__Exercise requirements__. Count the lines in the material below that contain the string "electricbasspick", with case taken into account, and give only that number.

__Available data__.
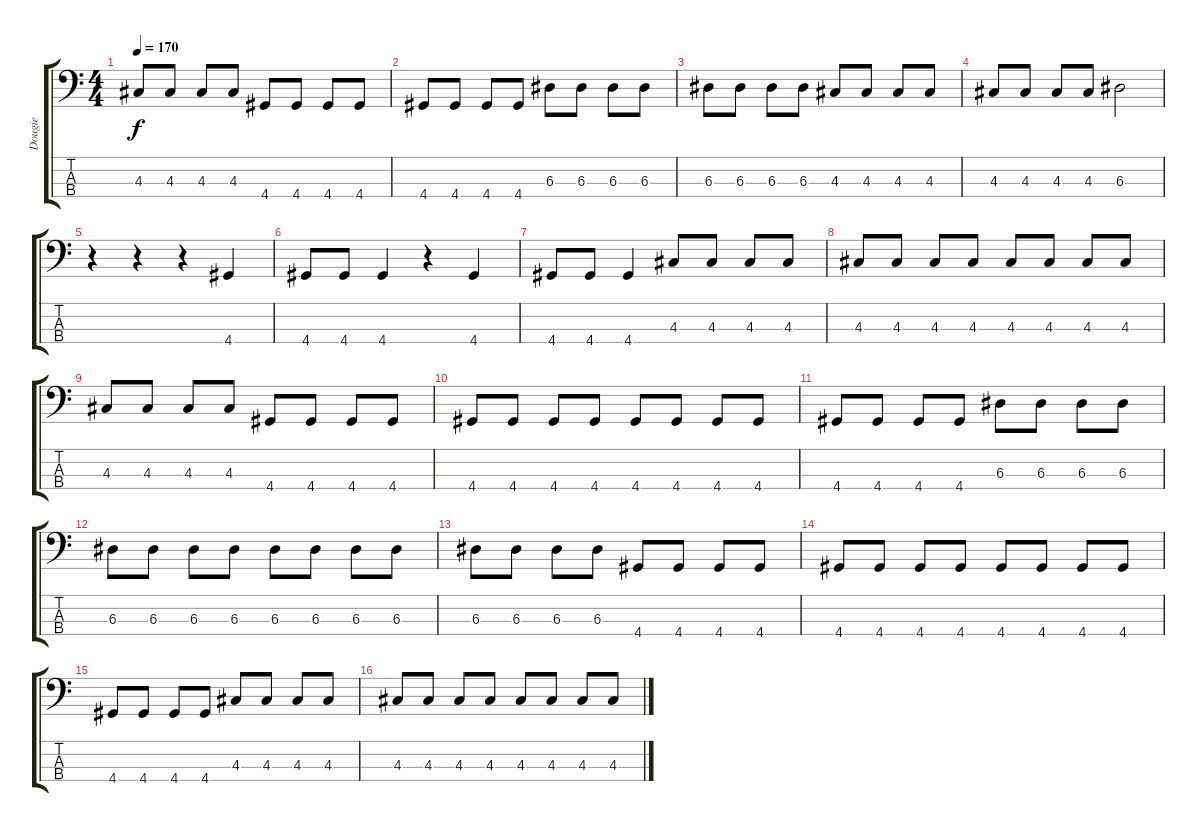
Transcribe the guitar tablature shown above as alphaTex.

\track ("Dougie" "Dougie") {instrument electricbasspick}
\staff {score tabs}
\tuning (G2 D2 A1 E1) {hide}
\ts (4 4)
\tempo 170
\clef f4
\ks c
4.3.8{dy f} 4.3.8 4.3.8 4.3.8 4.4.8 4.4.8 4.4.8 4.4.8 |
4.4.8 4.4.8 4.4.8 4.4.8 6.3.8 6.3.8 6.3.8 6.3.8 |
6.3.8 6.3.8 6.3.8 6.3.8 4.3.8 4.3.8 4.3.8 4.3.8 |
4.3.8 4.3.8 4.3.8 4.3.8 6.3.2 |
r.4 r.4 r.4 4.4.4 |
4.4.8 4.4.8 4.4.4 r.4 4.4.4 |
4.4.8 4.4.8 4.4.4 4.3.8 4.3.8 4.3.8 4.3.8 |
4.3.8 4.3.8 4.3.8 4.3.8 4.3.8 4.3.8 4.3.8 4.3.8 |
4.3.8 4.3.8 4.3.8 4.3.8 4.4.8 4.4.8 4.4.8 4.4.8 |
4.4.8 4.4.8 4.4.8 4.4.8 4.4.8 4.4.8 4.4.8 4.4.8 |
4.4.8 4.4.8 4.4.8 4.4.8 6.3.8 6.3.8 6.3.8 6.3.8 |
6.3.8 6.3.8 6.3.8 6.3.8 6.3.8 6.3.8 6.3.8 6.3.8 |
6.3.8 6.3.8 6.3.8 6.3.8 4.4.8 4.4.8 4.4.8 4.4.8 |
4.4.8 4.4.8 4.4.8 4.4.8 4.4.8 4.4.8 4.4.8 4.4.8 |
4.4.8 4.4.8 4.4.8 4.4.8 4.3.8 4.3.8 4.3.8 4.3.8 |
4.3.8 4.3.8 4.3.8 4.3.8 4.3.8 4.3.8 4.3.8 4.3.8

__Exercise answer__. 1